Apple researchers have hit on a new multi-modal method of quickly training large language models (LLMs) that can enable more flexible and powerful machine-learning and "AI" type systems.
A research paper posted by the company to research site arxiv.org earlier this week revealed that Apple has used what it calls a "careful mix" of image-caption, interleaved image-text, and text-only data to train LLMs. The mix of visual and language data allowed the models to handle tasks like intelligently captioning images or infer natural-language meanings.
As part of the research, it was determined that the choice of image encoder and the resolution of images it processes has a big impact on performance, more than the design of the vision-language connector.
In one instance, using a 30-billion-parameter MM1 model, it was found that there were strong in-context learning abilities. The discovery means it can perform multi-step reasoning over multiple images with few "chain of thought" prompts.
According to Venturebeat, Apple is continuing its tradition of being a "fast follower" rather than a "first mover" when it comes to groundbreaking technologies. CEO Tim Cook recently acknowledged that the company was spending $1 billion per year on incorporating "AI" into its existing technologies.
Cook said the company would be sharing "details of our ongoing work in AI later this year." Apple is expected to make some announcements about its advances at WWDC this June.

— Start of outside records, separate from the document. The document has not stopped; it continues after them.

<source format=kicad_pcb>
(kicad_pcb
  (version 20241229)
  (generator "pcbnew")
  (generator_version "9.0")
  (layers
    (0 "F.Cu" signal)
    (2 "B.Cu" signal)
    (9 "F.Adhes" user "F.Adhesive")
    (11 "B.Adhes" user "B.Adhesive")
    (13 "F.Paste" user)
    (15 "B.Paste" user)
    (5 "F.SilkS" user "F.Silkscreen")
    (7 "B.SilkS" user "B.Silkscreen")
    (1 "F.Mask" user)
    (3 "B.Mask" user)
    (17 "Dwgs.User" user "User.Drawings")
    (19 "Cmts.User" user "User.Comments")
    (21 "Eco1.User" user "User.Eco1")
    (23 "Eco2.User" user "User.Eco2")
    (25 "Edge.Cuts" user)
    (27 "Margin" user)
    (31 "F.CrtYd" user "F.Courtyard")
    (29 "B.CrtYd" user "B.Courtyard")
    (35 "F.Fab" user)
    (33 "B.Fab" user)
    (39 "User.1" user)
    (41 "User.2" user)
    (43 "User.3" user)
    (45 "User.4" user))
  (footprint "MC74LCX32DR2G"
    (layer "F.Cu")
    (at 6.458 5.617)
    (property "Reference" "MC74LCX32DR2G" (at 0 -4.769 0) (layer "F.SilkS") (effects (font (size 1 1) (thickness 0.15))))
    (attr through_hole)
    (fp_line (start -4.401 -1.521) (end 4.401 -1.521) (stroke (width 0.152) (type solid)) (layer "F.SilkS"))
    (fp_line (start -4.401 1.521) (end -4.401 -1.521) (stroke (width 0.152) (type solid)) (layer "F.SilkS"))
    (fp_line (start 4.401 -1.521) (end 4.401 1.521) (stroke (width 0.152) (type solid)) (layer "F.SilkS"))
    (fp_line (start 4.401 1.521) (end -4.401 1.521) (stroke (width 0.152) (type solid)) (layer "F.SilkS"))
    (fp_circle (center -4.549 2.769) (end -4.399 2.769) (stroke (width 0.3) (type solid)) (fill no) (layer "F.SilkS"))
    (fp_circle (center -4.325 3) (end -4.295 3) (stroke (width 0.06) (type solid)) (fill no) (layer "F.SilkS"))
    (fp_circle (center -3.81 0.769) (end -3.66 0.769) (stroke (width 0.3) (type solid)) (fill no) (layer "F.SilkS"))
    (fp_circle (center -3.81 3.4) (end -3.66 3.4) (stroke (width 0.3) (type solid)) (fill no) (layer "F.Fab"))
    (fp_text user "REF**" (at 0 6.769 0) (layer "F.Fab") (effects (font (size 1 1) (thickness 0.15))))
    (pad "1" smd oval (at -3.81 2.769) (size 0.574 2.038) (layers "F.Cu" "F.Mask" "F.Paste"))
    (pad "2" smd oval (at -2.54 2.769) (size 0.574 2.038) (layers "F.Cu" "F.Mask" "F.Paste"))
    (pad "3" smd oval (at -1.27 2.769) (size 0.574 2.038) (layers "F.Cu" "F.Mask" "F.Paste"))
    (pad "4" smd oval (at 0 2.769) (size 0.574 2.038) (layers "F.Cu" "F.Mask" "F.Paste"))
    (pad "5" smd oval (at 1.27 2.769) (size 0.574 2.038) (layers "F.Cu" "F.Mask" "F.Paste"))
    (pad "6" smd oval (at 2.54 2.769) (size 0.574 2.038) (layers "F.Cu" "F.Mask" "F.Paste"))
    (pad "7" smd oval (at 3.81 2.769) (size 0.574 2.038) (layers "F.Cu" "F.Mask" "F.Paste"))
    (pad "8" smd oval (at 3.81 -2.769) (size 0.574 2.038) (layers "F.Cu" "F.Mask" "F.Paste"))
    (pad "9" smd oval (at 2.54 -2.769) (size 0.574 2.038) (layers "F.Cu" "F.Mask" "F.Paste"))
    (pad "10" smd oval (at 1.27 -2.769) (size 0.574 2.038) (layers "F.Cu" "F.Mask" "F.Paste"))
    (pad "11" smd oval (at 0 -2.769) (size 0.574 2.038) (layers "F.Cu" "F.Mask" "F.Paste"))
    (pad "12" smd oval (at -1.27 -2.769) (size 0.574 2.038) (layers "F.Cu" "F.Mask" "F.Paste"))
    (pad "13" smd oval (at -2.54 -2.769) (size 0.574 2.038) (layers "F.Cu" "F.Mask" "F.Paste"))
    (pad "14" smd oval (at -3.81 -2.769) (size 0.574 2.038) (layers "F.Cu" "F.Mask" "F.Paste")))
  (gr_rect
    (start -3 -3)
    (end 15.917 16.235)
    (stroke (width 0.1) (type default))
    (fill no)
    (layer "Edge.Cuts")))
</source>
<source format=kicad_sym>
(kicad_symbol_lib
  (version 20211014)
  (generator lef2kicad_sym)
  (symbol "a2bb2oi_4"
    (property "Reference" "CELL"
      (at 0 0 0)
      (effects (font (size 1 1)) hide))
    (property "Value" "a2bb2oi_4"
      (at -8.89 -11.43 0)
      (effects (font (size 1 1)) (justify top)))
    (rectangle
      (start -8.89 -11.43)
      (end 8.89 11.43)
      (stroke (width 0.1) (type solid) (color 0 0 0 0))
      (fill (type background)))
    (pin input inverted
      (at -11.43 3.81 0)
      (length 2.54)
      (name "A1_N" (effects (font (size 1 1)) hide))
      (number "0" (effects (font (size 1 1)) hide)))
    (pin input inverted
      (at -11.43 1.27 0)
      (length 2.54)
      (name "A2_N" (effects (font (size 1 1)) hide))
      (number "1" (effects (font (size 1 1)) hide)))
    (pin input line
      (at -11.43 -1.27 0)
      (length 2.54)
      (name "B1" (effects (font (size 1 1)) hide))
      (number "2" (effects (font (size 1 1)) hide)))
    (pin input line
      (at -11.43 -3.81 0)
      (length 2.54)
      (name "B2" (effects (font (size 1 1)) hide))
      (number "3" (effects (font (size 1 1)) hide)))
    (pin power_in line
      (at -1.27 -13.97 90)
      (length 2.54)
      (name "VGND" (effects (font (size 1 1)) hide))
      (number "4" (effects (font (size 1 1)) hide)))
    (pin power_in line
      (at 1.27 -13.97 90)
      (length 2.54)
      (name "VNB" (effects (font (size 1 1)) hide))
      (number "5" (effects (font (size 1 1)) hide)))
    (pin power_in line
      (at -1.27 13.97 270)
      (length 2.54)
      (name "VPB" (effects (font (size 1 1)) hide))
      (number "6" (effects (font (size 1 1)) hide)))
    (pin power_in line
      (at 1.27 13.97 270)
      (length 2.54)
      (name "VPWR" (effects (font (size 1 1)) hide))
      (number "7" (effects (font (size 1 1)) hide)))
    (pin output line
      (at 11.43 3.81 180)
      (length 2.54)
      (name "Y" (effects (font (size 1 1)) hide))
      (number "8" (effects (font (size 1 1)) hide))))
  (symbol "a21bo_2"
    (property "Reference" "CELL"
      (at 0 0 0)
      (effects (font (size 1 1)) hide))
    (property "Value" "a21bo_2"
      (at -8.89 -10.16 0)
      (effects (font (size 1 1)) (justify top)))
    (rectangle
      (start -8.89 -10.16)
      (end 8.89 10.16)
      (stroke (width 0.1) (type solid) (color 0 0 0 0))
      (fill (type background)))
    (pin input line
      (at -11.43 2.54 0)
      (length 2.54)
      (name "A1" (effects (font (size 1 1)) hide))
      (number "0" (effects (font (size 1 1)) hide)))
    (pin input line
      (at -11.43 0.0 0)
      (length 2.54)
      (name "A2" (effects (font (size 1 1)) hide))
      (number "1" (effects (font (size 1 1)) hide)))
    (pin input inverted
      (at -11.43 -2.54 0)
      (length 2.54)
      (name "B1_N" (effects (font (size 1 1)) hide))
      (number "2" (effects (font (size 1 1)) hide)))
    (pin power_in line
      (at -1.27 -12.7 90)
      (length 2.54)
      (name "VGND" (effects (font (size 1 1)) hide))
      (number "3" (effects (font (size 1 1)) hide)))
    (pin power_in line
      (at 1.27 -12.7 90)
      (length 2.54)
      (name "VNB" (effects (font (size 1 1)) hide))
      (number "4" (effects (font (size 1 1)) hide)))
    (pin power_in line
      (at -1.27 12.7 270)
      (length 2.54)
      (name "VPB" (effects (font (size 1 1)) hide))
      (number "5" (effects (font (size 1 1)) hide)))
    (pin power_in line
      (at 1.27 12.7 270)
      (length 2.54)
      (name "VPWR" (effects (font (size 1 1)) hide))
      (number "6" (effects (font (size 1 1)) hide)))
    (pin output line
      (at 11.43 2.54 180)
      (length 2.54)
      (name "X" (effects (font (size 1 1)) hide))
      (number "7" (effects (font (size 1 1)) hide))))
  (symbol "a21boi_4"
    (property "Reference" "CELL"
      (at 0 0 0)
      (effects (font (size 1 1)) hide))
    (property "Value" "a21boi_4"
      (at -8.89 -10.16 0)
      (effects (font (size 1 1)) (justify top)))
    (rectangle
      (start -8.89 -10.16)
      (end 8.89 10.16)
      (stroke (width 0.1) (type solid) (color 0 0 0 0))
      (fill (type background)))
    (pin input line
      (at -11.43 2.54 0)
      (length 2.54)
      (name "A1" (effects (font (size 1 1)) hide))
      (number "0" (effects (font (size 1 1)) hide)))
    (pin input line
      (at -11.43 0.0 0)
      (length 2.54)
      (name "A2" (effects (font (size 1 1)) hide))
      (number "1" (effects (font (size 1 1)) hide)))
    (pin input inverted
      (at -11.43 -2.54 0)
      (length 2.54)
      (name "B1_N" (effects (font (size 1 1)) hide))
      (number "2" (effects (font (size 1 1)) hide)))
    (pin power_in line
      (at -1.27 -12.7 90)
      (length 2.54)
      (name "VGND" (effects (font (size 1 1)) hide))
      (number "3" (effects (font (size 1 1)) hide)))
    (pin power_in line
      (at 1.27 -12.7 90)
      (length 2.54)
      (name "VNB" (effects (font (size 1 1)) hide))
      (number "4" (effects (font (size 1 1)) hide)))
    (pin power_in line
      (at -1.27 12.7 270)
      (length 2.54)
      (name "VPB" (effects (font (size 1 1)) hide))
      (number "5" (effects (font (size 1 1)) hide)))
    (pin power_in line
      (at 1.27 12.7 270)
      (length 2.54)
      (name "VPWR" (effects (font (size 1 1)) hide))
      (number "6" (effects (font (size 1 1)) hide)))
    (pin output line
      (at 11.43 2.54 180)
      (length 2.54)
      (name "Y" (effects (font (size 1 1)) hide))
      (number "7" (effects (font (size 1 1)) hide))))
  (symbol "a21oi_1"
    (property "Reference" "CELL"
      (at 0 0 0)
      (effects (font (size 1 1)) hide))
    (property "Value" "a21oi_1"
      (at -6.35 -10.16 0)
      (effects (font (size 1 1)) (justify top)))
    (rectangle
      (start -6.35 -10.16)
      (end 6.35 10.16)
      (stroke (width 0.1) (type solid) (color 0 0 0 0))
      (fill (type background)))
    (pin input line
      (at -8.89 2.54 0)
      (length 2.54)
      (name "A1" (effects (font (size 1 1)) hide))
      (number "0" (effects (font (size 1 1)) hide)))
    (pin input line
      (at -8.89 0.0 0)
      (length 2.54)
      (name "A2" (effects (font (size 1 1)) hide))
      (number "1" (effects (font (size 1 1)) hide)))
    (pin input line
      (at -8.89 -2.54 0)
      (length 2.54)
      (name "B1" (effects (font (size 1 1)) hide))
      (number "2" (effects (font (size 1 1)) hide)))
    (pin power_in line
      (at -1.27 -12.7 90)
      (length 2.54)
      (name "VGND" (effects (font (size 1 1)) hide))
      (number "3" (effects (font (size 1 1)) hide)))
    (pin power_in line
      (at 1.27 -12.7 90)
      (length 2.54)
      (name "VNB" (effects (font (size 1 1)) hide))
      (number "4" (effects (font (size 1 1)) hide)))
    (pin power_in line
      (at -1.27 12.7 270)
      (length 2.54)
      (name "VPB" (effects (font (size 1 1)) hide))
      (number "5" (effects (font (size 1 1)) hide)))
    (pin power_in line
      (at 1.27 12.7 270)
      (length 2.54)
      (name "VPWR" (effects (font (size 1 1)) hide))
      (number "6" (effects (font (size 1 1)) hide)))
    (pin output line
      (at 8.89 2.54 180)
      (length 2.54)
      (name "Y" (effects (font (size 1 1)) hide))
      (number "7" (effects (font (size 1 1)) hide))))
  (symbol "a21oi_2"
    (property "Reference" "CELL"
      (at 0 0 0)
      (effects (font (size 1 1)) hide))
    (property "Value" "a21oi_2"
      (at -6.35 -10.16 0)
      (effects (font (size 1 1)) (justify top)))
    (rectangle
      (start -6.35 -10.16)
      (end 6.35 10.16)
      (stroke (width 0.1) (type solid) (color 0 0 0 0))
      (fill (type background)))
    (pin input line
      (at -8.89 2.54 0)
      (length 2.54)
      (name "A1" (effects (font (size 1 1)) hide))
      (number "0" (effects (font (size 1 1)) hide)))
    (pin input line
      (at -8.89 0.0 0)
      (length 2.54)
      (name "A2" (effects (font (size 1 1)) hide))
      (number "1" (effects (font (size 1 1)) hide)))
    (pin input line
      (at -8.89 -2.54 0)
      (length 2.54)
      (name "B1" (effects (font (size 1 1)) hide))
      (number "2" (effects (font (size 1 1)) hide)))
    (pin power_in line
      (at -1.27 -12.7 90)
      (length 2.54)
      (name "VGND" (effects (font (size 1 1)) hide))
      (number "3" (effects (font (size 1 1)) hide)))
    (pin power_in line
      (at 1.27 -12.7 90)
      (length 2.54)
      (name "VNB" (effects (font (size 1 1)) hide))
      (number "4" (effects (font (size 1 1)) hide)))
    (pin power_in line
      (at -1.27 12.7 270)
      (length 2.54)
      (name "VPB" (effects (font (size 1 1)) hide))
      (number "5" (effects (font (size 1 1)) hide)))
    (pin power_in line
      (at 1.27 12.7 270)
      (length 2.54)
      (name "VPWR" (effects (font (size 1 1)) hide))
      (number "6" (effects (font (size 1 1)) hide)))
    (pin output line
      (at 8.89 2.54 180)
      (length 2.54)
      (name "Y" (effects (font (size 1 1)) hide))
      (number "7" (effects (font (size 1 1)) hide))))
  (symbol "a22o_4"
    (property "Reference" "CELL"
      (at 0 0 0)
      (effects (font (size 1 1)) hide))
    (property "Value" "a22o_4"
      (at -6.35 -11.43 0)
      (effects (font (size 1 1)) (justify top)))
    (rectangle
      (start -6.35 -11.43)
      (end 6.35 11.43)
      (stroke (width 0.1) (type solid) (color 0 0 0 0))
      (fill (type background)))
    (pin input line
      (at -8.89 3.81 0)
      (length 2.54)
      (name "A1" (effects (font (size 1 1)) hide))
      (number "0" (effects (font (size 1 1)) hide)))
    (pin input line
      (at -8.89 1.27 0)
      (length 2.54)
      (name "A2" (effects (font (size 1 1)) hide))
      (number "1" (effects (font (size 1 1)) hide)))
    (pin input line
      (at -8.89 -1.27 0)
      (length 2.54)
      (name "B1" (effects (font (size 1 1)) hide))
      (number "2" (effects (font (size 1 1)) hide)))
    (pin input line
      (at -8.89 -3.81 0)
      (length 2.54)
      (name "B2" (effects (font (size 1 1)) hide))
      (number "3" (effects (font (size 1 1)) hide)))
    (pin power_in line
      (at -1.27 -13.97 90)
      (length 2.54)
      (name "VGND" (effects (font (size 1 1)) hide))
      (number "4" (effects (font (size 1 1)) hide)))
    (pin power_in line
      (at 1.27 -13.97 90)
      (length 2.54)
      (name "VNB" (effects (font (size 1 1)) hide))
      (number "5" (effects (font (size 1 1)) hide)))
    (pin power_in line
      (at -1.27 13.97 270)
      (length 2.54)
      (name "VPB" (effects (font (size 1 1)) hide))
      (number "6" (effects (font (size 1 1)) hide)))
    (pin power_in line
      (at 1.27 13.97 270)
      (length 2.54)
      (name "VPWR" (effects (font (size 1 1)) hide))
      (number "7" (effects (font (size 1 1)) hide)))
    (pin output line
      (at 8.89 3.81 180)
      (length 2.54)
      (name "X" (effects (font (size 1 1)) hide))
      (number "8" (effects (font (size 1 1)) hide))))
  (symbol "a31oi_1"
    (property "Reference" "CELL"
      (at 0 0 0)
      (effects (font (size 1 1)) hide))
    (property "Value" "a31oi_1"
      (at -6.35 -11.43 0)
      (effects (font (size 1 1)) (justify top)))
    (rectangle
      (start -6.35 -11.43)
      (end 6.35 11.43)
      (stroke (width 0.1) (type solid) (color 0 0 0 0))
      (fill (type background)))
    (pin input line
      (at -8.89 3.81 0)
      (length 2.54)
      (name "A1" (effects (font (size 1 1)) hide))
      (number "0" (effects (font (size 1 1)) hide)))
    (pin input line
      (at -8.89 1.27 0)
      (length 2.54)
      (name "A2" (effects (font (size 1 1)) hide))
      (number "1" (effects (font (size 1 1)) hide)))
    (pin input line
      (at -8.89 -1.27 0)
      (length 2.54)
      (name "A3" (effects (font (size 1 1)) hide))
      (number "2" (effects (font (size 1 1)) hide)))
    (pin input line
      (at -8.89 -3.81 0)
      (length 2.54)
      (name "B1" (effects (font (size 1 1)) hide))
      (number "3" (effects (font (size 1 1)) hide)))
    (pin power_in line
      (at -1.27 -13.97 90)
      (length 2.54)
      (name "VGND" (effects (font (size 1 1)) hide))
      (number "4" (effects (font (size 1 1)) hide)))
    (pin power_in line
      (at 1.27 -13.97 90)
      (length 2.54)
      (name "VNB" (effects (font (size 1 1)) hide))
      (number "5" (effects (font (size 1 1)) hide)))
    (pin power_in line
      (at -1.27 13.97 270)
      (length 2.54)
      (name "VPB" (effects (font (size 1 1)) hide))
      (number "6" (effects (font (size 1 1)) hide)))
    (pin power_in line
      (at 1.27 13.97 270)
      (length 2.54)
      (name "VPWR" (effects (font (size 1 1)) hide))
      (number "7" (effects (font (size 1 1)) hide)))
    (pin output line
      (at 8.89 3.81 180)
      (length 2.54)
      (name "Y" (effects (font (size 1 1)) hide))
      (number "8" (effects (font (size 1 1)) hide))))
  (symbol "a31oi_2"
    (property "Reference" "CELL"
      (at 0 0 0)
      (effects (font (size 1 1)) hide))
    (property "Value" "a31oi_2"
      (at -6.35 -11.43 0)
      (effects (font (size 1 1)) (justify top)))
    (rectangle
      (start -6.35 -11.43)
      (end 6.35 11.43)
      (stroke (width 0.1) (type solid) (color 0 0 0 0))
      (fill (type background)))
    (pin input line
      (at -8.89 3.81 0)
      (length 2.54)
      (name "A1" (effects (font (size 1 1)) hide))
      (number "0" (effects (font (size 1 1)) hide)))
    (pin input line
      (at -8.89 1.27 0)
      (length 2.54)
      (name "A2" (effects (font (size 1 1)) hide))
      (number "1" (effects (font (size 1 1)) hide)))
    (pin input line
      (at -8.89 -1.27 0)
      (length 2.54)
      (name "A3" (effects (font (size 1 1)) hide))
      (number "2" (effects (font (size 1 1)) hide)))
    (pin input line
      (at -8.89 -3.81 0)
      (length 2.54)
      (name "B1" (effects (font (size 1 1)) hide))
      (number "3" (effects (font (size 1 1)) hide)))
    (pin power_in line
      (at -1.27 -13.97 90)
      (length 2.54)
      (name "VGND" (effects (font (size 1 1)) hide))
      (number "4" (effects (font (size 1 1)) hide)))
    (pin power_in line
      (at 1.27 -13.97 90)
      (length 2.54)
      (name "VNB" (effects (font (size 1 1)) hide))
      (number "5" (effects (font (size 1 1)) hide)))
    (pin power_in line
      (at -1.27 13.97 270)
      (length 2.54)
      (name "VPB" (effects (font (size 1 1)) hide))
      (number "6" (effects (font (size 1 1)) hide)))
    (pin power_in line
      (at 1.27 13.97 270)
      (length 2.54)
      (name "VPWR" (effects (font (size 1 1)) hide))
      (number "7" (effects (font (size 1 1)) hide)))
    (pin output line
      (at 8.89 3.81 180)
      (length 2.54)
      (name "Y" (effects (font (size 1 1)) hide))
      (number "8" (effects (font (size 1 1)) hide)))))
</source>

The company is both catching up to rivals in the use of AI-related technologies. It is also developing methods that would preserve user privacy while augmenting its existing machine-learning abilities.
The latter concern for privacy and security has not been a feature of existing "chatbot" type services, and increases the challenge for Apple.
Apple's interest in multi-model training of neural networks has resulted in state-of-the-art performance, allowing for multi-step reasoning. This suggests that the company has found a path for rapid advancement of machine-learning abilities as well as giving them advanced "intelligence" capabilities.
5 Comments
According to Bloomberg, Apple has been in negotiations with Google (Gemini) and OpenAI (ChatGPT).
If this should be true, then do I understand correctly that Apple would prefer Gemini or ChatGPT over their own AI-trained model?
Does Apple plan to integrate Gemini/ChatGPT with Siri?
If these negotiations should be true, it would indicate that Apple is really far behind on AI.
Of course, it depends on who contacted who at first like Google did with their Chrome on iOS.
This is off-topic but related to AI (as in Apple Insider). Is it just me, or does anyone else find it's PITA with this blog if you have been signed out for any reason, and you are trying to post or reply to a post, you get asked to sign in; however, once done, you are thrown completely out of the blog and have to manually navigate back to where you were. Good blogs sign you in and return you to where you left off.